TASK OBJECTIVE: Bring together copies of the lines in the data below that contain the word "center".

ENTRIES SUPPLIED:
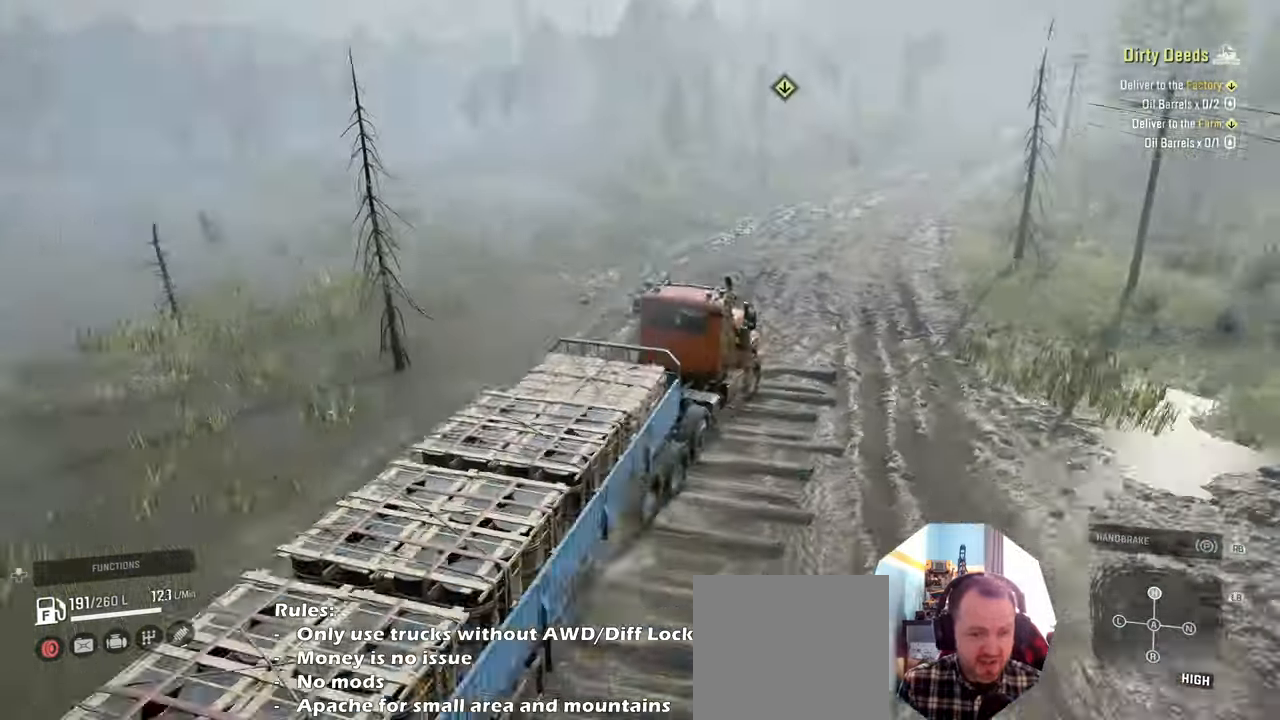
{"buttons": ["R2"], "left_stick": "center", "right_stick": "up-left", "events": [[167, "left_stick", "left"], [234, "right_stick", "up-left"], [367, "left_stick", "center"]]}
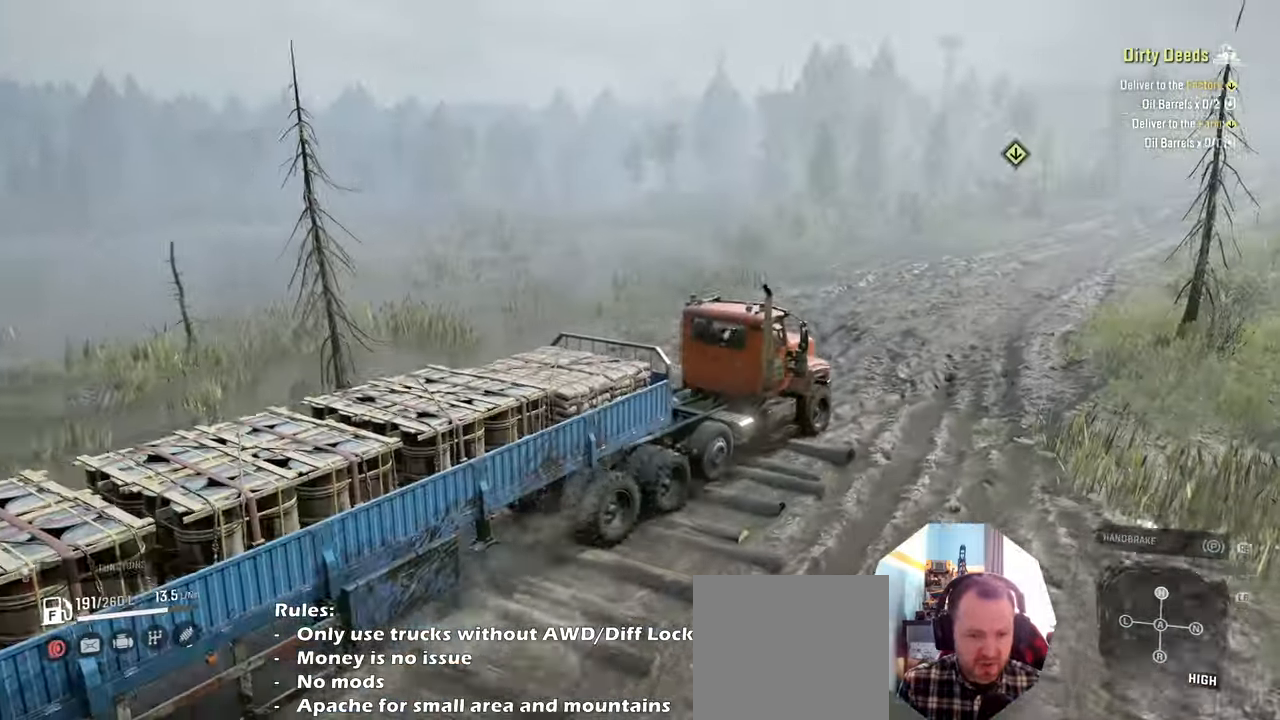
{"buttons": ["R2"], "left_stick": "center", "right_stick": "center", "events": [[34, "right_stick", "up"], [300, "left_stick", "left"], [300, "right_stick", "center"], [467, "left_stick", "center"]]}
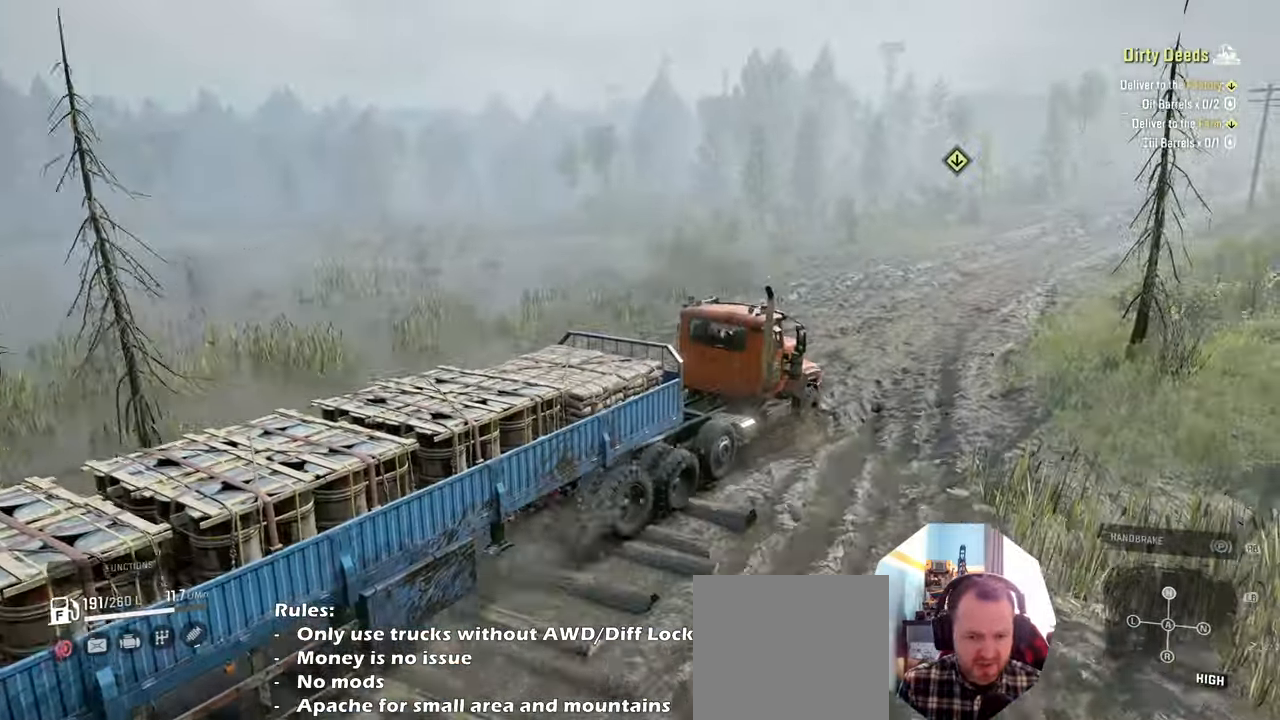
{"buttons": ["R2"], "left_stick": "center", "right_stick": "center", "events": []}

...

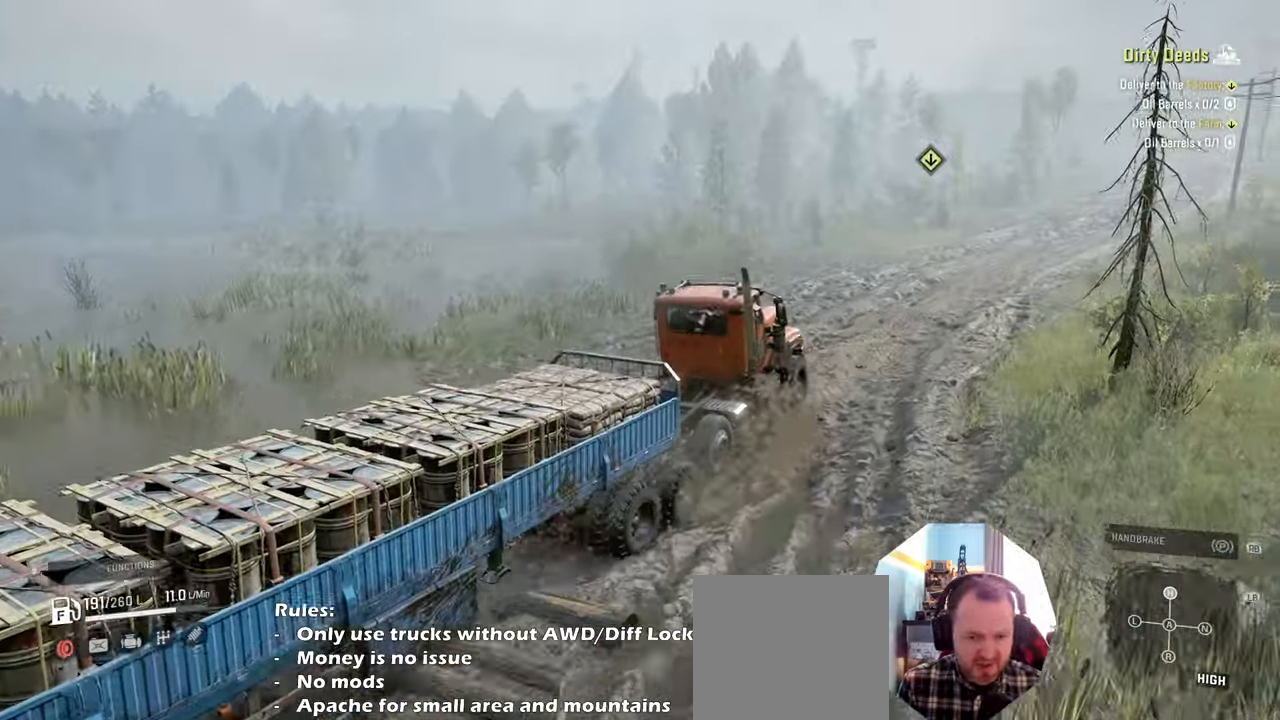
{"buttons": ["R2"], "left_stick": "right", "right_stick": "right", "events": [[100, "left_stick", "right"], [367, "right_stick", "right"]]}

* * *

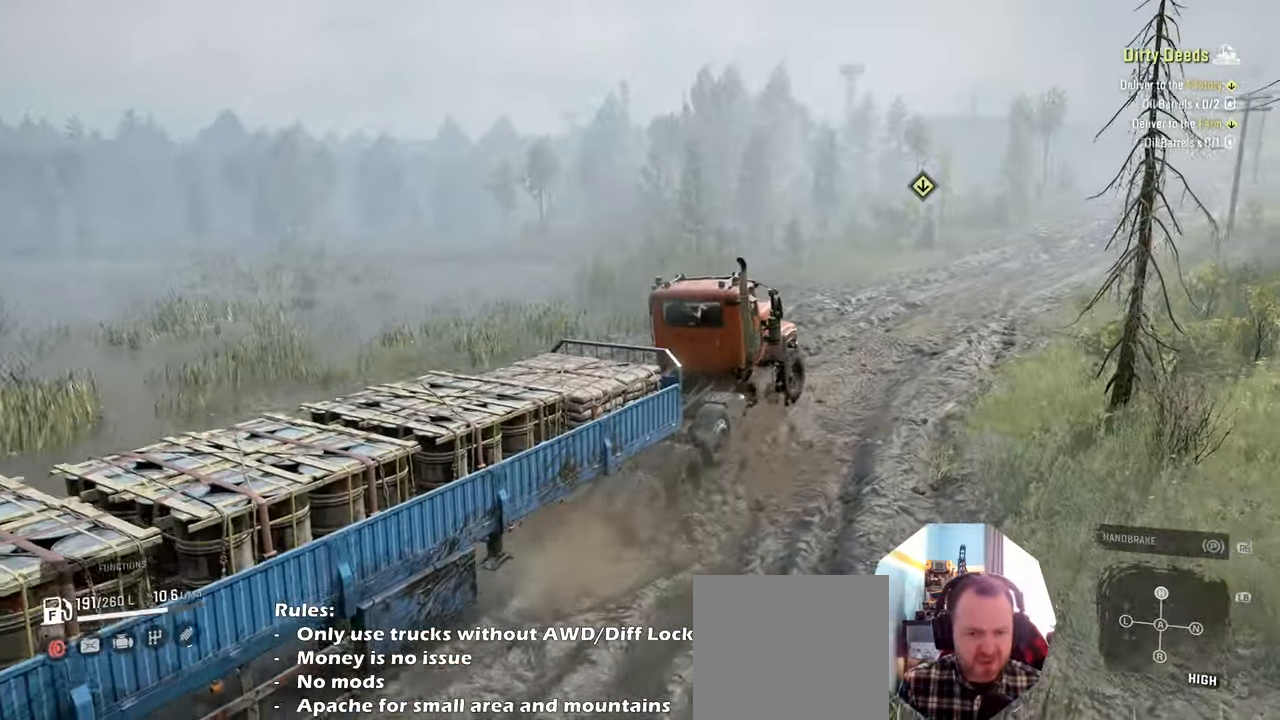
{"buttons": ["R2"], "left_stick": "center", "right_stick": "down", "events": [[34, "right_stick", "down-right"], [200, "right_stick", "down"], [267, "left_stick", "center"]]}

RESULT OF THIS EXERCISE:
{"buttons": ["R2"], "left_stick": "center", "right_stick": "up-left", "events": [[167, "left_stick", "left"], [234, "right_stick", "up-left"], [367, "left_stick", "center"]]}
{"buttons": ["R2"], "left_stick": "center", "right_stick": "center", "events": [[34, "right_stick", "up"], [300, "left_stick", "left"], [300, "right_stick", "center"], [467, "left_stick", "center"]]}
{"buttons": ["R2"], "left_stick": "center", "right_stick": "center", "events": []}
{"buttons": ["R2"], "left_stick": "center", "right_stick": "down", "events": [[34, "right_stick", "down-right"], [200, "right_stick", "down"], [267, "left_stick", "center"]]}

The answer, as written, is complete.